## Work instructions:
Among the entries below, find each line holding "list" and return it.

START Data records

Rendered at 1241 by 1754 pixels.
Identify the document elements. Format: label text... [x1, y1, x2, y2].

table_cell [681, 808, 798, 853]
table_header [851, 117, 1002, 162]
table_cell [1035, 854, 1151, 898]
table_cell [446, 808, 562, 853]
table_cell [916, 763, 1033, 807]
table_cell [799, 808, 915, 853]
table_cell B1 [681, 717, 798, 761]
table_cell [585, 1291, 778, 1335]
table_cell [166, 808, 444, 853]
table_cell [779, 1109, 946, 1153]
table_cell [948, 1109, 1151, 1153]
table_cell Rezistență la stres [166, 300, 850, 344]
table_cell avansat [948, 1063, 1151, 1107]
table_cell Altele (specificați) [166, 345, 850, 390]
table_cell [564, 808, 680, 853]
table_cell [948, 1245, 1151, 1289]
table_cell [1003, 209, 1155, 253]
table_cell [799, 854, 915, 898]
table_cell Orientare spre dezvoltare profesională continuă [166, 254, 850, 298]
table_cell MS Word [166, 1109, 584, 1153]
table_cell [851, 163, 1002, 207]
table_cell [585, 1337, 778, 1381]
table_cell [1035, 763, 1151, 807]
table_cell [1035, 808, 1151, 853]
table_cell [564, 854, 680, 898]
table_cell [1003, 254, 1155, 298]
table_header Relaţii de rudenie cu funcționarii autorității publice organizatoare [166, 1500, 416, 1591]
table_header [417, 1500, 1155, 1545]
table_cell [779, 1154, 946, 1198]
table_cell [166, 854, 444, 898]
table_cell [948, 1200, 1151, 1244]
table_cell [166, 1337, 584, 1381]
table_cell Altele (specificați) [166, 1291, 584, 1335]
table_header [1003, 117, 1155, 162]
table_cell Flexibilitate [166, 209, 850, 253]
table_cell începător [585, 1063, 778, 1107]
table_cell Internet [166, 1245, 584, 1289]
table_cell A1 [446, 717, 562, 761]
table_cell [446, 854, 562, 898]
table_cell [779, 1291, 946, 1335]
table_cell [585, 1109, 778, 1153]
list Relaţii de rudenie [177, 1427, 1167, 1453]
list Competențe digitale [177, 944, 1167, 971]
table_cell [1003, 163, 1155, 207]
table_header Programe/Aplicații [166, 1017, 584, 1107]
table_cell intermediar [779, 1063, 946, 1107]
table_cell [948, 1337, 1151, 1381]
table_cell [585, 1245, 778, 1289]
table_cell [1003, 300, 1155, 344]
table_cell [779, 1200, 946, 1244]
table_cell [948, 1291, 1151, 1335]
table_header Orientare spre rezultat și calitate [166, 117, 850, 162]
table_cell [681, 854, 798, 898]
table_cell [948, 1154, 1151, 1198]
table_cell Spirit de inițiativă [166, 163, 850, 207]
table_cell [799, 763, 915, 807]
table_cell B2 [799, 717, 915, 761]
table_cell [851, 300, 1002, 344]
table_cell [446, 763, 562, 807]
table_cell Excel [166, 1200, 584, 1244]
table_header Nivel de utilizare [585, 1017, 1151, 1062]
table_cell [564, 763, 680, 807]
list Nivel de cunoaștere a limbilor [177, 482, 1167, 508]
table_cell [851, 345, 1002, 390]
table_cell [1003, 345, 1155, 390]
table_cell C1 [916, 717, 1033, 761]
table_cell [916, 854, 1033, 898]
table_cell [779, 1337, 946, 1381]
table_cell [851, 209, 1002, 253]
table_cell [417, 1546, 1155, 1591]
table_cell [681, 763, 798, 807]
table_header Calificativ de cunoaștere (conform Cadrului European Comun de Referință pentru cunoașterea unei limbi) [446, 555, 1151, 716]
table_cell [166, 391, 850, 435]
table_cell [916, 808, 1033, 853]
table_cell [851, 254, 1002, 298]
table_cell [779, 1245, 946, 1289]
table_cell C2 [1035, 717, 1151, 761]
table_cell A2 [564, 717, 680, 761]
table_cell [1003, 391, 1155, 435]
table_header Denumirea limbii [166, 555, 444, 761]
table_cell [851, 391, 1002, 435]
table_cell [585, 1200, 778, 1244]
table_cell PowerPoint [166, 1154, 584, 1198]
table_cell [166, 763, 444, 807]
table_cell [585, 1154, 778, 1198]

END Data records

## Expected answer:
list Relaţii de rudenie [177, 1427, 1167, 1453]
list Competențe digitale [177, 944, 1167, 971]
list Nivel de cunoaștere a limbilor [177, 482, 1167, 508]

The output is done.